The hilariously funny, outrageously offensive (or is it offensively outrageous?) comedy will be released by Universal July 10.


While director Larry Charles and the other producers learned to expect the unexpected when it came to the mind of Sacha Baron Cohen, one thing they were not prepared for was the actor’s intentions for Brüno to help negotiate peace in the Middle East. 


The production’s general policy for interviews is that Baron Cohen allows subjects to keep going and give the most honest reaction they can to the scene he’s created with his fellow writers.  With the suggestion that the company mingle with terrorists, however, the reaction among the normally brave key players was: “How the hell are we going to be do this and not get everyone killed?”  They knew they couldn’t safely go to Jordan, Israel or the West Bank to set these up.   Well, at least that’s what they thought.


Before they embarked upon the plan, the team met with Middle East experts to learn what lines could never be crossed; they engaged the help of key Palestinian, Jordanian and Israeli advisors to understand these unwritten codes of conduct.  Whether they followed them, however, was another story. 

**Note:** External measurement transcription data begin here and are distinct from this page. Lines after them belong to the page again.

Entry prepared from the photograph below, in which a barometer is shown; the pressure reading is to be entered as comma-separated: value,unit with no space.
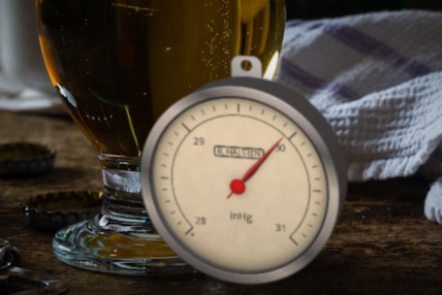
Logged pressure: 29.95,inHg
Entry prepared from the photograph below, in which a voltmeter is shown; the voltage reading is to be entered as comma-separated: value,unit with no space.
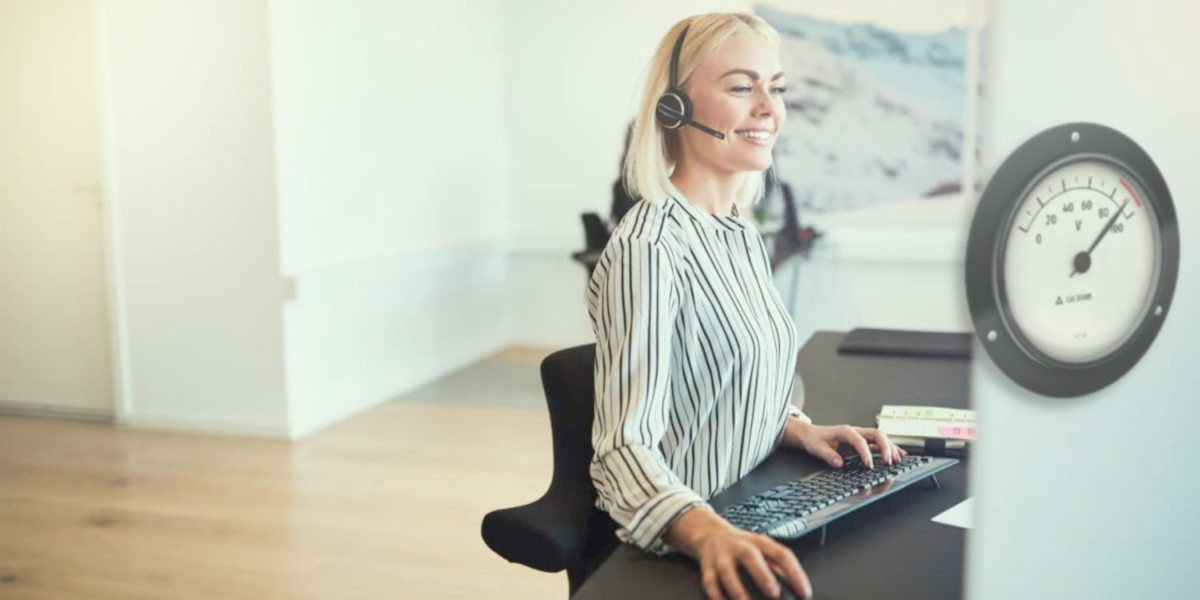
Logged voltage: 90,V
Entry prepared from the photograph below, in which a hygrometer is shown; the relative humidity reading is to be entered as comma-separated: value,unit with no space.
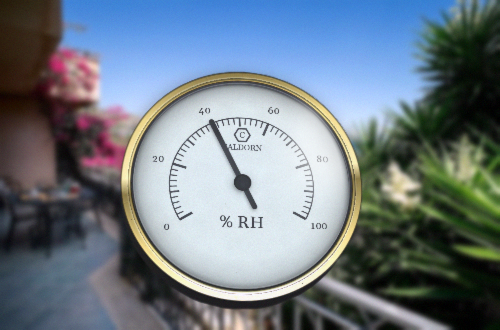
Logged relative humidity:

This region proved to be the most intimidating and life-threatening location in which the team would shoot.  After slyly getting the former Jordanian prime minister to take part in a 90-minute interview at his home, Baron Cohen needed to meet with the country’s royal family to smooth things over.  And if that—coupled with engaging members of Mossad and other fundamentalist politicians in the region—wasn’t enough, Baron Cohen as Brüno headed to an area of the West Bank (in Zone C) that is not under Israeli control.  If anything went wrong, there would be no help from the Israeli army.  The filmmakers were truly on their own. 

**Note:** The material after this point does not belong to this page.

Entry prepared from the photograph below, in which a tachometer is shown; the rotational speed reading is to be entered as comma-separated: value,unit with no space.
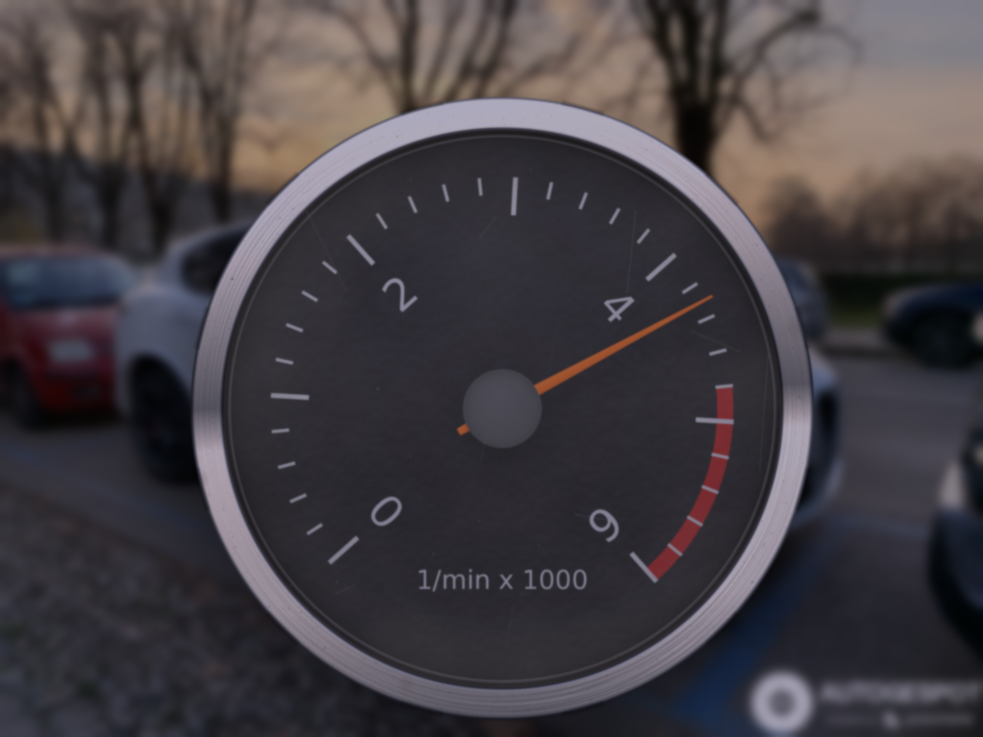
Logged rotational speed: 4300,rpm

Surprisingly, the head of the Bethlehem unit of terrorist group al-Aqsa Martyrs’ Brigade agreed to meet with this correspondent.  The leader of a sect known for suicide bombings sat with Brüno while an aide translated curious, highly offensive statements from the interviewer.  And while they spoke, they were surrounded by the terrorist’s bodyguards, who grew more and more agitated by the barbs.


Once Baron Cohen and Charles arrived at the secret location in the West Bank, they were informed that Palestinian intelligence knew they were there and were keeping an eye on their every movement. With no time to waste, the team got the footage they needed and quickly headed back into protected territory. 


What peace process would be complete without getting feedback from the other side?  One of the more rapid experiments for the production was Brüno’s sashay through a Hasidic neighborhood in Israel.  Among this conservative community, men and women are forbidden from showing much skin (including legs and arms).  In retaliation for his offenses, furious members of the crowd chased Baron Cohen after Brüno took a stroll in skin-tight short shorts and a Little Debbie-inspired bonnet.


They were out for blood.  A large, angry crowd of Hasidic Jews began to gather, intent upon harming Baron Cohen for his actions.  The performer was forced to hide in the store of a compassionate shopkeeper until a van could reach him and assist his getaway.  Only then could he hunch down on the floor of the getaway vehicle and avoid the growing potential riot situation.


Back in the U.S., the production assumed it would be on safer ground.  Wrong.  They engaged with a domestic terrorist who was as dangerous as any they’d encountered overseas.  While the scenes they shot didn’t make it into the final cut of Brüno, the team lensed at a prominent white supremacist’s house.  The man who had spent a decade in prison for violent hate mongering did not take it very well when Brüno introduced him to his then-gay lover, Diesel.  The supremacist cocked his fist and went to attack Baron Cohen, who was able to avoid his punch and make it safely out of the house.